Protecting railway cyber-security today, tomorrow and for the future
Posted: 8 January 2021 | Richard Thomas | No comments yet
Richard Thomas is a UKRRIN Industrial Fellow in Data Integration and Cyber-Security at the Birmingham Centre for Railway Research and Education (BCRRE). In this article for Global Railway Review, Richard explains the intricacies of protecting and maintaining railway assets, while constantly evolving to meet the cyber-security needs of future technology.
The digital transformation of our railways – whether that is infrastructure assets, signalling or rolling stock – is continuing at a significant pace. Through the digitalisation of components, cyber-security now becomes a key consideration, as any attack that targets rail could have severe safety implications. Unlike our traditional Information Technology (IT) systems, railway assets fall under the category of ‘Operational Technology’ (OT) systems, where the requirements we place on these systems are very different.
• • •
- **TASK INSTRUCTIONS**
Reproduce the entire article on railway cyber-security verbatim, keeping every word and punctuation mark unchanged.

[Structured pose outputs]
• • •
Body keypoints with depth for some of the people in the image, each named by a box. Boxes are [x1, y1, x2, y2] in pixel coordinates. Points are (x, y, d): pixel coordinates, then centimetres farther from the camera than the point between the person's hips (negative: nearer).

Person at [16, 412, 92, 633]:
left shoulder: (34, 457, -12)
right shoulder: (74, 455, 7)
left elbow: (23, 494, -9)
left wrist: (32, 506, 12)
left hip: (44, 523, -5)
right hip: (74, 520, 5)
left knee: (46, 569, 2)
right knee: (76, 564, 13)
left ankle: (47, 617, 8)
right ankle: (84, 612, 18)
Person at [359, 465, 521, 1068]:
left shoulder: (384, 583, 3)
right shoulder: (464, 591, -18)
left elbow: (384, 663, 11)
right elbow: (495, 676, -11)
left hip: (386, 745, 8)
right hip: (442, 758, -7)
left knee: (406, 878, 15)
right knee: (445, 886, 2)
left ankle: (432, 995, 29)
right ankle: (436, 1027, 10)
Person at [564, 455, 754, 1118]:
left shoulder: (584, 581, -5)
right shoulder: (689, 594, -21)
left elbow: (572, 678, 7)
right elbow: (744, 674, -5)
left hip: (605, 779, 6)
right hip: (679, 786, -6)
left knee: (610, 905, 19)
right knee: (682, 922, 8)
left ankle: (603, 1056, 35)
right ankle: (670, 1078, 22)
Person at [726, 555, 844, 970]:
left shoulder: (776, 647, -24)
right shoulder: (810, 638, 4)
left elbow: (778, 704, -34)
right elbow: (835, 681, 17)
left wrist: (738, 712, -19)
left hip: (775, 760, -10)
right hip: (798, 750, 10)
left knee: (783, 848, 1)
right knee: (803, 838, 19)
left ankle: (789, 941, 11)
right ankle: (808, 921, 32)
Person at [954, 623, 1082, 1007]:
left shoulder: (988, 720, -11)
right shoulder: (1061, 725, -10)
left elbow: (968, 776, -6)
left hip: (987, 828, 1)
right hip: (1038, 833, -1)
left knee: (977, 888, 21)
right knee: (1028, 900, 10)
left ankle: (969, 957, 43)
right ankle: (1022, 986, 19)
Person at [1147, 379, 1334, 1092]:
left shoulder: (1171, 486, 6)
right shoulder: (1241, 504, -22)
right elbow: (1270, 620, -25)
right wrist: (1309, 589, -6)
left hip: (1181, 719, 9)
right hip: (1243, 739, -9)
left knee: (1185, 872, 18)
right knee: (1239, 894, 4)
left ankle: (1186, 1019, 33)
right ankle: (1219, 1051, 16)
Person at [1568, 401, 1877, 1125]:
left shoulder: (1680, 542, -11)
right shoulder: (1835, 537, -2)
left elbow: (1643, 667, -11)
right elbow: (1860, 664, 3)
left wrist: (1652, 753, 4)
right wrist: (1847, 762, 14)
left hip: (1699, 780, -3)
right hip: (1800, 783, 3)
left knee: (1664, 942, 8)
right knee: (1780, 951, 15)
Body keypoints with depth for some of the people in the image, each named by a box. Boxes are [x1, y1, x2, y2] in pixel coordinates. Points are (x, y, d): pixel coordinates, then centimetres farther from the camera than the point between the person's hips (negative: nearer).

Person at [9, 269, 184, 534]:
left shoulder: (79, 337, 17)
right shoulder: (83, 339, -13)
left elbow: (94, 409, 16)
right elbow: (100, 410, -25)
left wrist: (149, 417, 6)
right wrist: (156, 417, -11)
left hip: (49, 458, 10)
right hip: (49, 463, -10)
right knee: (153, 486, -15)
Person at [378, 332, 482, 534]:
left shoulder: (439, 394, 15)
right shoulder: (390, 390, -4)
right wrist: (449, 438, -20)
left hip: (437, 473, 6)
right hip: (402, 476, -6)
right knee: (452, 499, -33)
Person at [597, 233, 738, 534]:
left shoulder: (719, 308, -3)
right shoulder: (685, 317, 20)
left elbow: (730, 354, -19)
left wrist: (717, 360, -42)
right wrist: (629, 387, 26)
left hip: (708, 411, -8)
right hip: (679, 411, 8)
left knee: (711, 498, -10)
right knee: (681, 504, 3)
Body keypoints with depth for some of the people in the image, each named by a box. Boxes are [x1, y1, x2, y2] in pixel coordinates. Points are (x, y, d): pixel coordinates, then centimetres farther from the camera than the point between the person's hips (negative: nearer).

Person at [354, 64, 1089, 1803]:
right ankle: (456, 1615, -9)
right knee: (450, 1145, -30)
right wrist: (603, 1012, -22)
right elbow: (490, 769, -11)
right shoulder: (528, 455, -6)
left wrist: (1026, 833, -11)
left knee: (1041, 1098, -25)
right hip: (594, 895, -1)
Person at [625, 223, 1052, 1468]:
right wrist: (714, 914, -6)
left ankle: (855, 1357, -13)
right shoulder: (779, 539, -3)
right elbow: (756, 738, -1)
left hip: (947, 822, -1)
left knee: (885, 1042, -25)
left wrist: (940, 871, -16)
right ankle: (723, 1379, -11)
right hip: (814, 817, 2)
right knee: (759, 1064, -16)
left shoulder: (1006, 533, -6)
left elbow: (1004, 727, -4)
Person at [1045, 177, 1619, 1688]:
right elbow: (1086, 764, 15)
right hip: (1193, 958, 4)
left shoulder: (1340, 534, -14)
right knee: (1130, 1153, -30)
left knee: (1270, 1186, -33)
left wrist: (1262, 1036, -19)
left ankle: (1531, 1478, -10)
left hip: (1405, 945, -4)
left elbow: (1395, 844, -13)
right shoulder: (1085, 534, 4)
• • •
- **RESULT FOR THIS TASK**
Protecting railway cyber-security today, tomorrow and for the future
Posted: 8 January 2021 | Richard Thomas | No comments yet
Richard Thomas is a UKRRIN Industrial Fellow in Data Integration and Cyber-Security at the Birmingham Centre for Railway Research and Education (BCRRE). In this article for Global Railway Review, Richard explains the intricacies of protecting and maintaining railway assets, while constantly evolving to meet the cyber-security needs of future technology.
The digital transformation of our railways – whether that is infrastructure assets, signalling or rolling stock – is continuing at a significant pace. Through the digitalisation of components, cyber-security now becomes a key consideration, as any attack that targets rail could have severe safety implications. Unlike our traditional Information Technology (IT) systems, railway assets fall under the category of ‘Operational Technology’ (OT) systems, where the requirements we place on these systems are very different.